_PASSAGE TO READ:_
World-beating skyscraper engineering isn't dead. Across the Pacific, new technology is feverishly being deployed to set records.

by Skidmore, Owings & Merrill, LLP Jin Mao Tower Shanghai, China, completed in 1999
China's tallest building, shown here under construction in the summer of 1996, will soon be dwarfed by a tower in Taiwan.
Skidmore, Owings & Merrill, LLP

IN SEPTEMBER 2001, New York developer Donald Trump was dreaming of building the world's tallest skyscraper, a 2,000-foot mega-tower that would return the record to America from Malaysia, where it had been lost, though not without controversy, to the twin Petronas Towers. Trump's people met in Chicago with architects from the legendary firm Skidmore, Owings and Merrill, which had designed the magnificent John Hancock Center in that city, with its bridge-like exoskeletal steel ribs, and the Sears Tower, which had been dethroned by Petronas in 1996. What Trump and his collaborators imagined would have dwarfed them all: 200 stories, a stab at the heavens.

(Stored records)
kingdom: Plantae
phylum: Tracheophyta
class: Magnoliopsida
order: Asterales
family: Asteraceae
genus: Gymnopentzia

_WHAT YOU WILL DO:_
a – Write out the skyscraper passage from "by Skidmore, Owings" to "tower in Taiwan.", word for word.
b – According to the skyscraper passage, how many stories would the tower imagined by Trump and his collaborators have had?

_OUTPUTS:_
a –
by Skidmore, Owings & Merrill, LLP Jin Mao Tower Shanghai, China, completed in 1999
China's tallest building, shown here under construction in the summer of 1996, will soon be dwarfed by a tower in Taiwan.

b – 200 stories